OpenAI extrajo contenido de más de 10 millones de artículos. Casi un tercio provenía exclusivamente de The New York Times, que mantiene una demanda activa contra ambas compañías. Según los abogados del diario, los acusados copiaron esos materiales "sin permiso, en su totalidad, para producir productos comerciales sustitutivos".

No es una interpretación externa. Es la lectura que hacían por dentro.

Las palabras que no tienen vuelta atrás

Brent Hecht, director de ciencia aplicada de Microsoft, escribió en comunicaciones internas que la práctica constituía "un robo asombroso de proporciones sin precedentes" y advirtió que, de perder el caso, se haría "una completa burla de la idea del uso legítimo". También alertó sobre un posible "encubrimiento accidental" de OpenAI en sus intentos por identificar contenido del NYT en sus sistemas.

Microsoft respondió que las declaraciones de Hecht reflejan "la perspectiva individual de un empleado" y que "no representan la postura de la empresa".

Por su parte, Greg Brockman, cofundador y presidente de OpenAI, habría escrito alrededor de 2017 que estaba "profundamente motivado por las gazillones" que esperaba obtener al comercializar la tecnología.
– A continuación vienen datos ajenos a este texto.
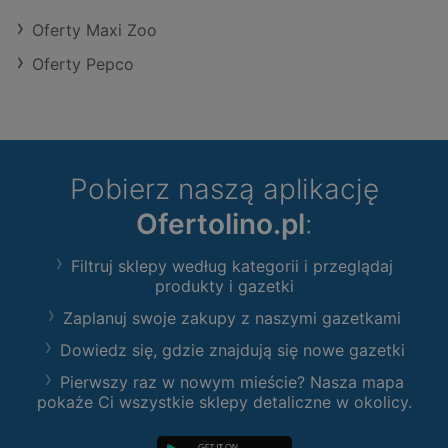
Oferty Maxi Zoo
Oferty Pepco
Pobierz naszą aplikację
Ofertolino.pl
:
Filtruj sklepy według kategorii i przeglądaj
produkty i gazetki
Zaplanuj swoje zakupy z naszymi gazetkami
Dowiedz się, gdzie znajdują się nowe gazetki
Pierwszy raz w nowym mieście? Nasza mapa
pokaże Ci wszystkie sklepy detaliczne w okolicy.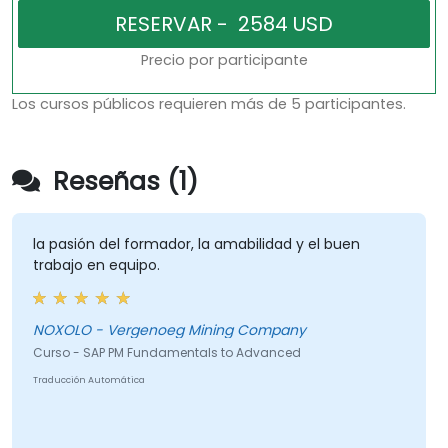
Precio por participante
Los cursos públicos requieren más de 5 participantes.
Reseñas (1)
la pasión del formador, la amabilidad y el buen
trabajo en equipo.
NOXOLO - Vergenoeg Mining Company
Curso - SAP PM Fundamentals to Advanced
Traducción Automática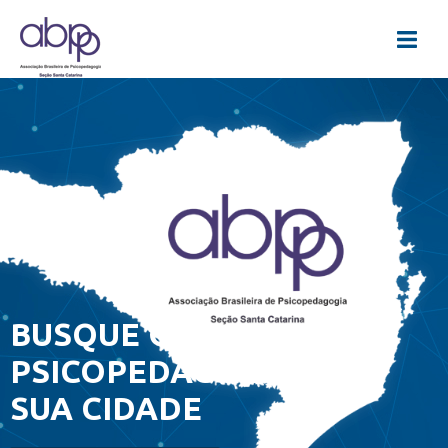
BUSQUE O
PSICOPEDAGOGO DE
SUA CIDADE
Los abogados del NYT sostienen que ese incentivo económico fue el motor detrás de la recolección masiva de contenido ajeno.

El bypass al muro de pago

El escrito judicial también revela que OpenAI utilizó técnicas "transgresoras y engañosas" para acceder a contenido detrás de paywalls. Cuando un empleado le informó a Brockman sobre "un truco para evadir el muro de pago" del NYT, su respuesta fue: "ah, qué bien".
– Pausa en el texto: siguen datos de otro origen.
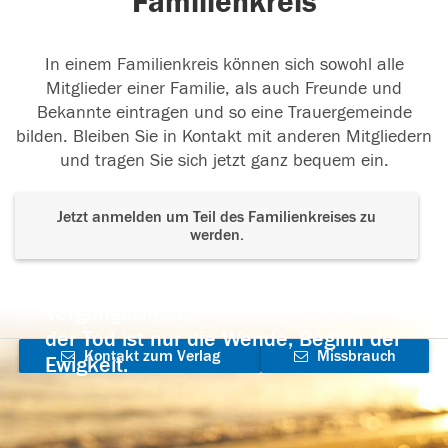
Familienkreis
In einem Familienkreis können sich sowohl alle
Mitglieder einer Familie, als auch Freunde und
Bekannte eintragen und so eine Trauergemeinde
bilden. Bleiben Sie in Kontakt mit anderen Mitgliedern
und tragen Sie sich jetzt ganz bequem ein.
Jetzt anmelden um Teil des Familienkreises zu
werden.
Der Tod ist nicht das Ende, nicht die
Vergänglichkeit,
der Tod ist nur die Wende, Beginn der
Kontakt zum Verlag
Missbrauch
Ewigkeit.
aufnehmen
melden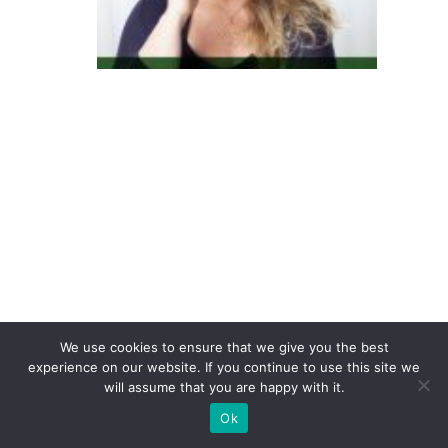
s
e
s
C
e
D
/E
i
m
p
ul
si
We use cookies to ensure that we give you the best
o
experience on our website. If you continue to use this site we
will assume that you are happy with it.
n
Ok
a
m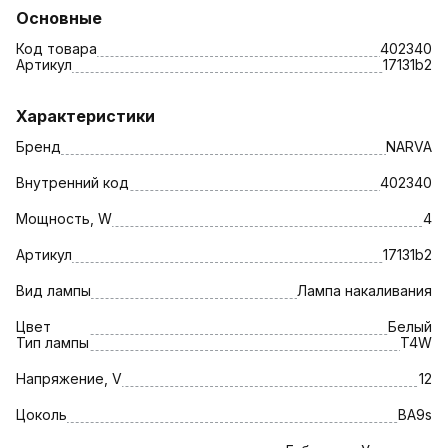
Основные
Код товара
402340
Артикул
17131b2
Характеристики
Бренд
NARVA
Внутренний код
402340
Мощность, W
4
Артикул
17131b2
Вид лампы
Лампа накаливания
Цвет
Белый
Тип лампы
T4W
Напряжение, V
12
Цоколь
BA9s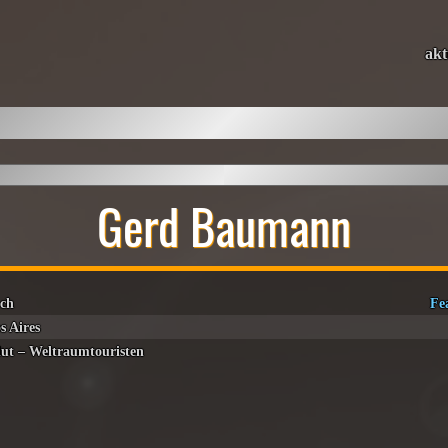
akt
Gerd Baumann
och
Fe
s Aires
blut – Weltraumtouristen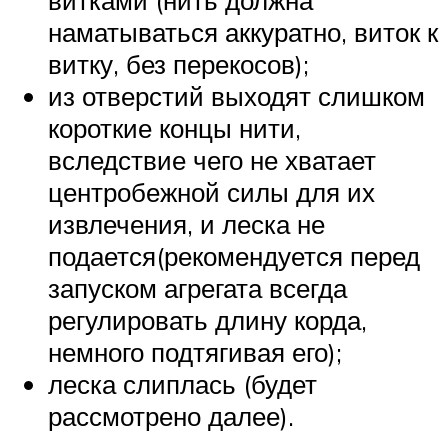
витками (нить должна
наматываться аккуратно, виток к
витку, без перекосов);
из отверстий выходят слишком
короткие концы нити,
вследствие чего не хватает
центробежной силы для их
извлечения, и леска не
подается(рекомендуется перед
запуском агрегата всегда
регулировать длину корда,
немного подтягивая его);
леска слиплась (будет
рассмотрено далее).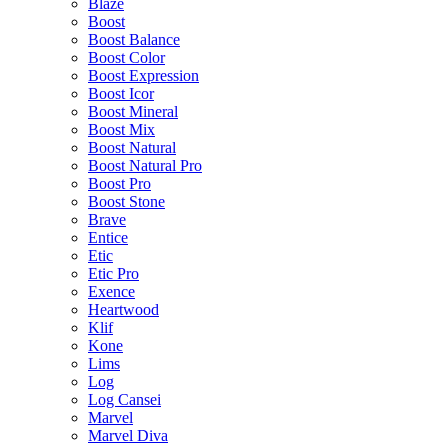
Blaze
Boost
Boost Balance
Boost Color
Boost Expression
Boost Icor
Boost Mineral
Boost Mix
Boost Natural
Boost Natural Pro
Boost Pro
Boost Stone
Brave
Entice
Etic
Etic Pro
Exence
Heartwood
Klif
Kone
Lims
Log
Log Cansei
Marvel
Marvel Diva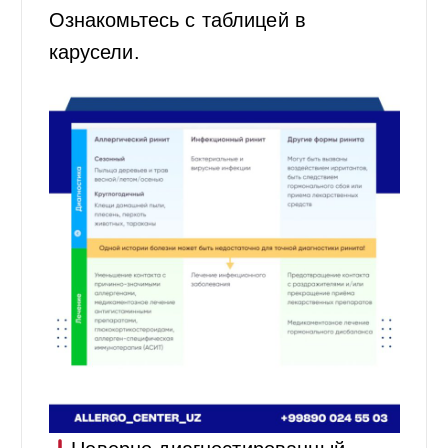
Ознакомьтесь с таблицей в
карусели.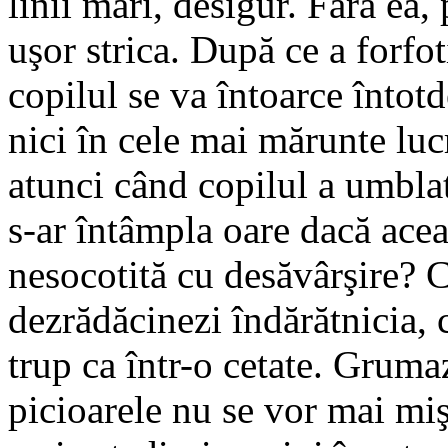
linii mari, desigur. Fără ea,
uşor strica. După ce a forfot
copilul se va întoarce întot
nici în cele mai mărunte lucr
atunci când copilul a umblat
s-ar întâmpla oare dacă aceast
nesocotită cu desăvârşire? C
dezrădăcinezi îndărătnicia, c
trup ca într-o cetate. Gruma
picioarele nu se vor mai miş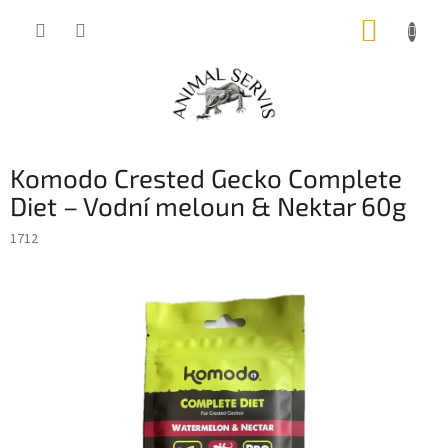
Přejít
NÁKUP
na
obsah
KOŠÍK
Komodo Crested Gecko Complete
Diet – Vodní meloun & Nektar 60g
1712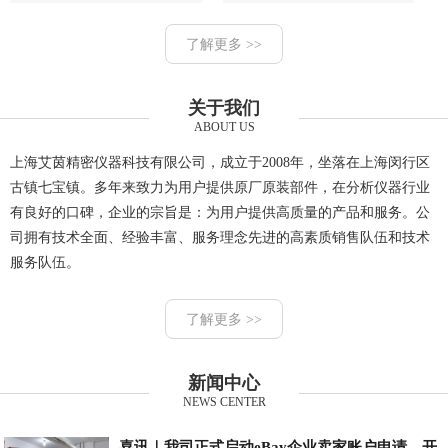
了解更多 >>
关于我们
ABOUT US
上海艾茵精密仪器科技有限公司，成立于2008年，坐落在上海闵行区
古镇七宝镇。多年来致力为用户提供原厂原装部件，在分析仪器行业
有良好的口碑，企业的宗旨是：为用户提供高质量的产品和服务。公
司拥有技术全面、经验丰富、服务理念先进的高素质销售队伍和技术
服务队伍。
了解更多 >>
新闻中心
NEWS CENTER
喜讯｜我司正式启动eBay企业卖家账户申请，开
El propio responsable de ChatGPT en OpenAI reconoció que los editores enfrentaban una "amenaza existencial" por productos de IA que son "en gran medida sustitutivos, punto".

El dato que entierra el argumento del 'tráfico'

Uno de los argumentos históricos de las Big Tech frente a los medios es que la IA genera tráfico hacia el contenido original. Los propios datos de Microsoft destruyen esa tesis: las tasas de clics hacia el contenido original fueron entre 83% y 93% más bajas entre usuarios de herramientas de respuesta con IA, frente al buscador tradicional. Un ingeniero de OpenAI lo resumió sin rodeos: "por mucho que mostremos los enlaces de forma destacada, los usuarios no harán clic".
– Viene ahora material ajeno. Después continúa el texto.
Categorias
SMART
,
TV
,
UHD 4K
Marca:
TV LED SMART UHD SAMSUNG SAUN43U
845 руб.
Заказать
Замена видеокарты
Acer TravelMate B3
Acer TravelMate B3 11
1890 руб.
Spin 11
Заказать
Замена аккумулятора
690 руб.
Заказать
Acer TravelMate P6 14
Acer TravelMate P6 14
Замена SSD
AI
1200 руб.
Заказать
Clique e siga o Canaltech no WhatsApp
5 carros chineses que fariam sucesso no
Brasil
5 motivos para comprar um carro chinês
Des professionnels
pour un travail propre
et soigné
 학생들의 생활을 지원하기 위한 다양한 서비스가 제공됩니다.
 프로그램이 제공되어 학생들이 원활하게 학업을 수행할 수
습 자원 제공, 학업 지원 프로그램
Satya Nadella, CEO de Microsoft, declaró en el juicio que si hubiera sabido que OpenAI entrenó con contenido protegido por paywall, habría exigido que la compañía reentrenara sus modelos, en virtud del acuerdo vigente entre ambas empresas.


Lo que está en juego no es solo un pleito entre un diario y una empresa de IA. Es la pregunta que toda industria creativa —medios, editoriales, agencias— debería hacerse hoy: ¿a quién le pertenece el contenido que alimenta a los modelos que compiten contra quienes lo produjeron?